Por isso mesmo, a escritora quis dedicar o prémio “a todos os que falam a favor e não contra a Terra, a favor e não contra a dignidade de outros seres humanos, de outras vidas, e a todas as pessoas que falam e trabalham pela paz”.

Autora de cinco livros, The Wilderness, a sua obra de estreia de 2009 — a única editada em Portugal, publicada com o título Os Espaços em Branco pela Bertrand — fez parte da seleção do prémio Booker de 2009. All is Song, Dear Thief e The Western Wind são os seus outros romances, ao passo que The Shapeless Unease: A Year of Not Sleeping foi a sua digressão pelo mundo da não-ficção, num relato sobre viver com insónias.

De 156 livros escritos em inglês e publicados entre 1 de outubro do ano passado e 30 de setembro deste ano no Reino Unido e/ou na Irlanda, uma primeira filtragem reduziu-os a 13 candidatos. Deste grupo, sobraram seis finalistas, com a particularidade de registar-se o maior número de sempre de escritoras no lote final: cinco mulheres face a um homem.

Além de Orbital, concorriam ao Booker os livros Stone Yard Devotional, da australiana Charlotte Wood, Held, da canadiana Anne Michaels, The Safekeep, da neerlandesa Yael van der Wouden (a primeira vez que um escritor daquele país é finalista), James, do norte-americano Percival Everett, e Creation Lake, da sua conterrânea Rachel Kushner.

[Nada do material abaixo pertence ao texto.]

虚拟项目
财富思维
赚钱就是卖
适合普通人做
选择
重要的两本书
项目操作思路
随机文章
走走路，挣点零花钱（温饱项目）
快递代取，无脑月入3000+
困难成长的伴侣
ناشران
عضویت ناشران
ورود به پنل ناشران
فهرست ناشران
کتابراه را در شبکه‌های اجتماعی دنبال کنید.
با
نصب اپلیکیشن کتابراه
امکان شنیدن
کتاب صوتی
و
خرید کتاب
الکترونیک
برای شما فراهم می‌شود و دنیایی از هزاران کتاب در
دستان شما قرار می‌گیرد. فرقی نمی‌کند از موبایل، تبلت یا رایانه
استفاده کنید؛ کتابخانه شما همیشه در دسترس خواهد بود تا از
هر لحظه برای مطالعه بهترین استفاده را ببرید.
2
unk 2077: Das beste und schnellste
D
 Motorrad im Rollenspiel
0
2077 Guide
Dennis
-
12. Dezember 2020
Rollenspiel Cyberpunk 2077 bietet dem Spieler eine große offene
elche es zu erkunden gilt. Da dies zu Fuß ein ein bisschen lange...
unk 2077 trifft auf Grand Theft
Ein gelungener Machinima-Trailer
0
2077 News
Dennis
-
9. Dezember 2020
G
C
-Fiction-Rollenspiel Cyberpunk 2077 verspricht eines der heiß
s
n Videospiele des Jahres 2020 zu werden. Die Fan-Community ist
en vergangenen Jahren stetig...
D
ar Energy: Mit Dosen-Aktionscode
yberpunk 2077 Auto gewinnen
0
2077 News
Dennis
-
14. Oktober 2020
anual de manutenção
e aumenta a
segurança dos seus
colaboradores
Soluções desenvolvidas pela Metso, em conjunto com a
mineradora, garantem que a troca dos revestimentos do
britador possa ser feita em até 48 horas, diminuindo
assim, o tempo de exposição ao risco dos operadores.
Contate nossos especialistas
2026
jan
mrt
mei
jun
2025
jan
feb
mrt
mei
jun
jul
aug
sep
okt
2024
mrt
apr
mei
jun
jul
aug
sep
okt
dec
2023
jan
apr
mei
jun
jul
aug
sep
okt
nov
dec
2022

Segundo as casas de apostas, Everett era o grande favorito a ganhar, mas Harvey ocupava a segunda posição nas previsões.

Dos seis finalistas a concurso, dois estão editados em Portugal: Creation Lake — publicado como O Lago da Criação pela Relógio d’Água — e The Safekeep A Guardiã, na tradução editada pela ASA.

O júri da edição deste ano foi presidido pelo britânico Edmund de Waal — artista, oleiro e autor de obras como A Lebre de Olhos de Âmbar —, sendo composto também pela escritora Sara Collins, pela editora de ficção do jornal The Guardian Justine Jordan, pela professora e escritora Yiyun Li e pela música e compositora Nitin Sawhney.

“Por vezes, deparamo-nos com um livro e não conseguimos perceber como é que este acontecimento milagroso aconteceu”, afirma de Waal na sua deliberação enquanto presidente do júri, realçando que Orbital foi escolhido com unanimidade. “Reflete a extraordinária intensidade da atenção de Harvey ao mundo precioso e precário que partilhamos”, conclui, afirmando ainda que “todos e ninguém é o tema”.

Um dos mais prestigiados prémios literários do mundo, o Booker Prize já foi ganho por figuras como Margaret Atwood, Salman Rushdie, George Saunders, Marlon James, Hilary Mantel, Julian Barnes, Ian McEwan, J. M. Coetzee e Bernardine Evaristo.

Ao longo da história deste prémio, criado em 1969, apenas cinco autores lograram conquistá-lo mais do que uma vez: Hilary Mantel, J. G. Farrell, J. M. Coetzee, Margaret Atwood e Peter Carey.